- _Reading text_
Normandy, Brittany & the Best of the North_ With Paris (Fodor's) - Fodor's [79]
But then, in the late 19th century, Kaiser Wilhelm sliced off the Moselle chunk of Lorraine and sutured it, à la Dr. Frankenstein, to Alsace, claiming the unfortunate graft as German turf—as a concession after France’s surrender in 1871. At that point the region was systematically Teutonized—architecturally, linguistically, culinarily (“Ve haff our own vays of cookink sauerkraut!”)—and the next two generations grew up culturally torn. Until 1918, that is, when France undid its defeat and reclaimed its turf. Until 1940, when Hitler snatched it back and reinstated German textbooks in the primary schools. Until 1945, when France once again triumphantly raised the bleu-blanc-rouge over Strasbourg. Today, the regions remain both officially and proudly French.
TOP REASONS TO GO
The Wine Road: Ribeauvillé and Riquewihr are at the heart of the Alsatian wine route—two medieval villages filled with Hansel and Gretel houses, cellars bursting with bottles, and wine festivities.
Reborn Colmar: Although hit by two world wars, Colmar rebuilt itself, and the atmospheric maze of cobblestone streets and Petite Venise waterways of the Vieille Ville are pure enchantment.
Nancy’s Art Nouveau: The Art Nouveau capital of France as well as home to Place Stanislas—the most beautiful royal square in Europe—make the hub city of Lorraine an art lover’s paradise.
Joan of Arc Country: If you’re a fan of Jeanne d’Arc, then a pilgrimage to her birthplace in Domrémy-la-Pucelle is a must.
Strasbourg, Capital of Alsace: The symbolic capital of Europe is a cosmopolitan French city rivaled only by Paris in its medieval charms, history, and haute cuisine.

- _Data section_
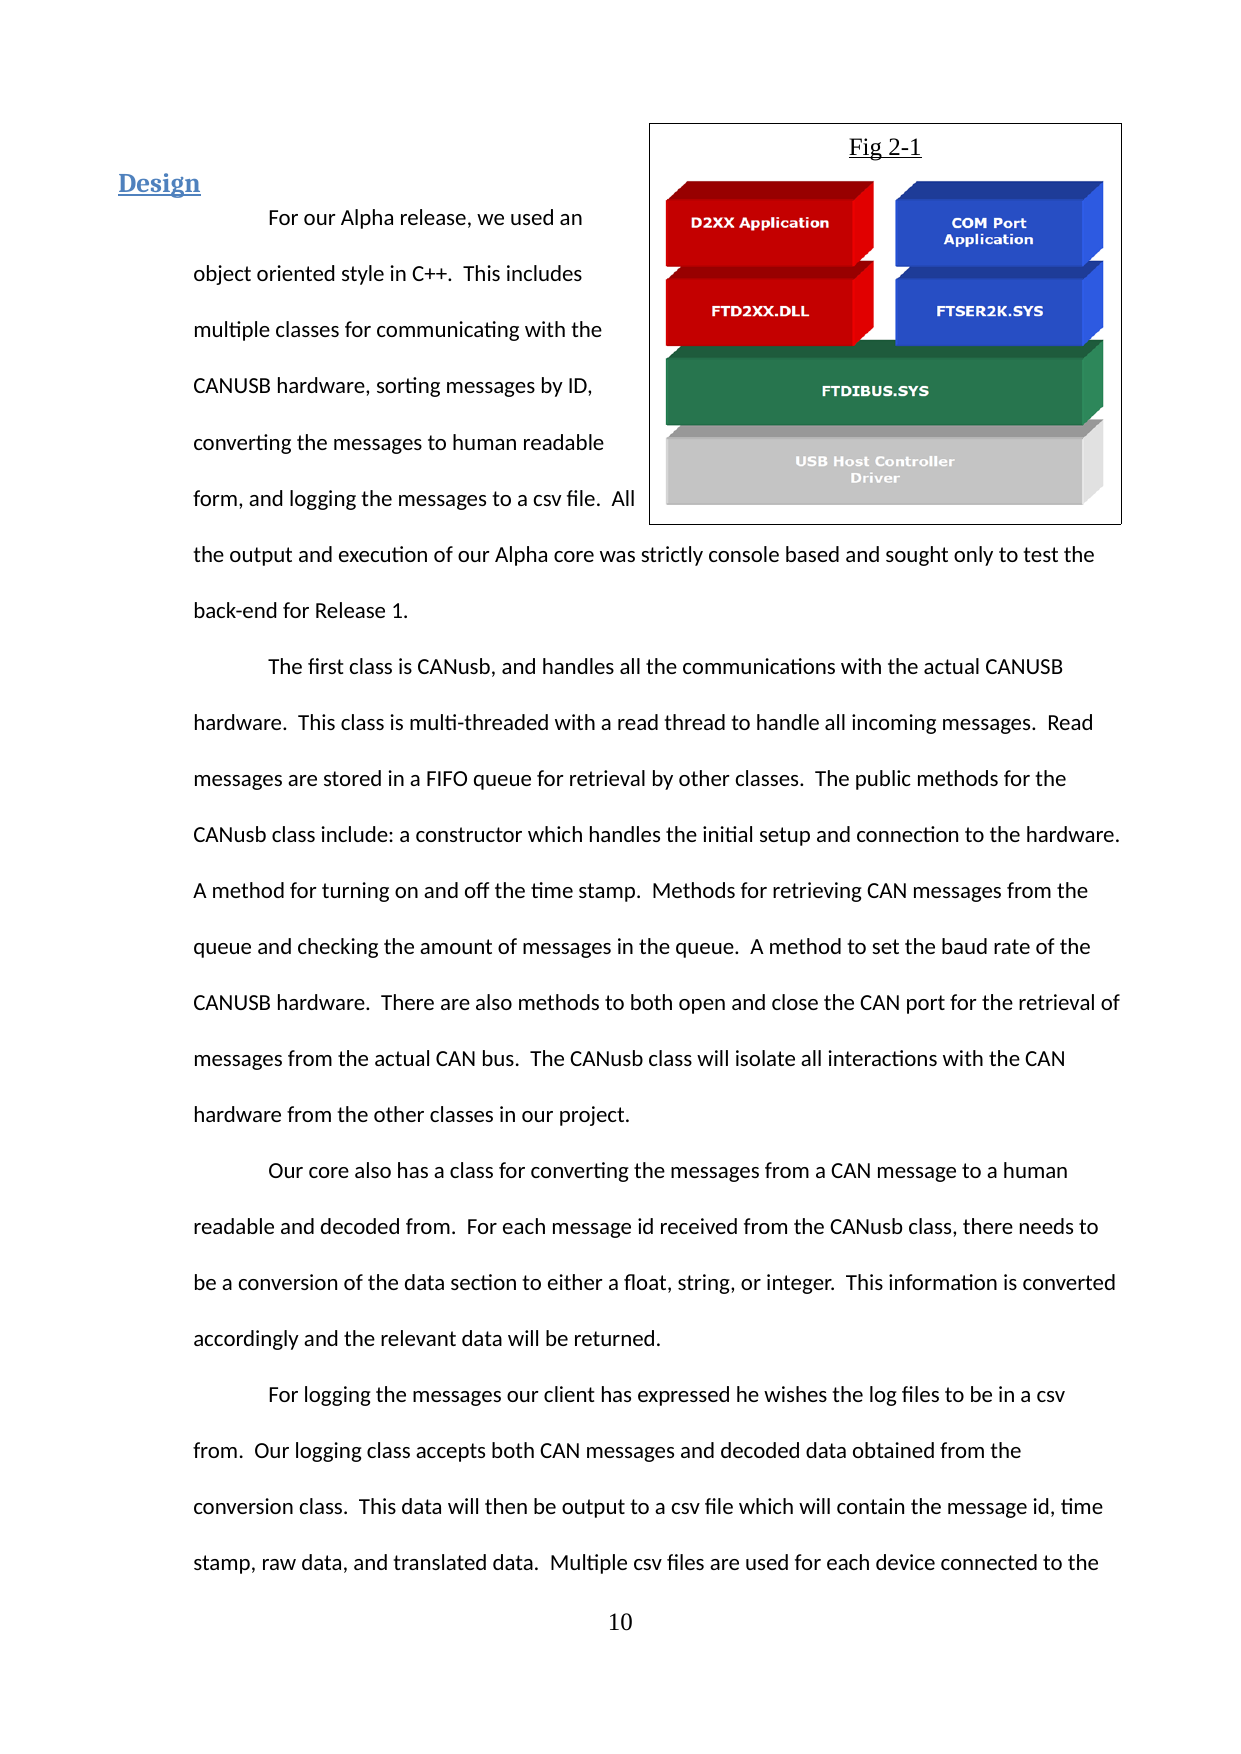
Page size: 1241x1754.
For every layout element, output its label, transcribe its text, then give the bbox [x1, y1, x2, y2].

text For our Alpha release, we used an object oriented style in C++. This includes multiple classes for communicating with the CANUSB hardware, sorting messages by ID, converting the messages to human readable form, and logging the messages to a csv file. All the output and execution of our Alpha core was strictly console based and sought only to test the back-end for Release 1. [193, 203, 1122, 624]
text Our core also has a class for converting the messages from a CAN message to a human readable and decoded from. For each message id received from the CANusb class, there needs to be a conversion of the data section to either a float, string, or integer. This information is converted accordingly and the relevant data will be returned. [193, 1156, 1122, 1352]
subtitle Design [118, 168, 649, 199]
text For logging the messages our client has expressed he wishes the log files to be in a csv from. Our logging class accepts both CAN messages and decoded data obtained from the conversion class. This data will then be output to a csv file which will contain the message id, time stamp, raw data, and translated data. Multiple csv files are used for each device connected to the [193, 1380, 1122, 1576]
text Fig 2-1 [658, 132, 1112, 161]
picture [657, 169, 1112, 516]
text The first class is CANusb, and handles all the communications with the actual CANUSB hardware. This class is multi-threaded with a read thread to handle all incoming messages. Read messages are stored in a FIFO queue for retrieval by other classes. The public methods for the CANusb class include: a constructor which handles the initial setup and connection to the hardware. A method for turning on and off the time stamp. Methods for retrieving CAN messages from the queue and checking the amount of messages in the queue. A method to set the baud rate of the CANUSB hardware. There are also methods to both open and close the CAN port for the retrieval of messages from the actual CAN bus. The CANusb class will isolate all interactions with the CAN hardware from the other classes in our project. [193, 652, 1122, 1128]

- _Given request_
Decide whether each statement agrees with the travel passage on Alsace and Lorraine, answering yes or no and quoting the words that settle it. 1. France took the region back in 1918. 2. Colmar came through both world wars unharmed. 3. Joan of Arc was born in Nancy.

- _Answer below_
1. Yes: "Until 1918, that is, when France undid its defeat and reclaimed its turf."
2. No: "Although hit by two world wars, Colmar rebuilt itself"
3. No: "a pilgrimage to her birthplace in Domrémy-la-Pucelle is a must."